We talked for a time concerning Gandesi and the doubtful quality of his advice, and thus passed perhaps half an hour. Then rather suddenly the white telephone on my desk began to ring. I hurried over to it, hoping that it was Ellen Macintosh and that she had recovered from her ill humor. But it proved to be a male voice and a strange one to me. It spoke crisply, with an unpleasant metallic quality of tone.
«You Walter Gage?»
«This is Mister Gage speaking.»
«Well, Mister Gage, I understand you’re in the market for some jewelry.»
I held the phone very tightly and turned my body and made grimaces to Henry over the top of the instrument. But he was moodily pouring himself another large portion of Old Plantation.

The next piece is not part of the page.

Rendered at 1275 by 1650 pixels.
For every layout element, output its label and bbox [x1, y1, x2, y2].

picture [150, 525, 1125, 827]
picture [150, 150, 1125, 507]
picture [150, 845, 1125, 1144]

«That is so,» I said into the telephone, trying to keep my voice steady, although my excitement was almost too much for me. «If by jewelry you mean pearls.»
«Forty-nine in a rope, brother. And five grand is the price.»
«Why that is entirely absurd,» I gasped. «Five thousand dollars for those —»
The voice broke in on me rudely. «You heard me, brother. Five grand. Just hold up the hand and count the fingers. No more, no less. Think it over. I’ll call you later.»
The phone clicked dryly and I replaced the instrument shakily in its cradle. I was trembling. I walked back to my chair and sat down and wiped my face with my handkerchief.
«Henry,» I said in a low tense voice, «it worked. But how strangely.»
Henry put his empty glass down on the floor. It was the first time that I had ever seen him put an empty glass down and leave it empty. He stared at me closely with his tight unblinking green eyes.
«Yeah?» he said gently. «What worked, kid?» He licked his lips slowly with the tip of his tongue.
«What we accomplished down at Gandesi’s place, Henry. A man just called me on the telephone and asked me if I was in the market for pearls.»
«Geez.» Henry pursed his lips and whistled gently. «That damn dago had something after all.»
«But the price is five thousand dollars, Henry. That seems beyond reasonable explanation.»
«Huh?» Henry’s eyes seemed to bulge as if they were about to depart from their orbits. «Five grand for them ringers? The guy’s nuts. They cost two C’s, you said. Bugs completely is what the guy is. Five grand? Why, for five grand I could buy me enough phony pearls to cover an elephant’s caboose.»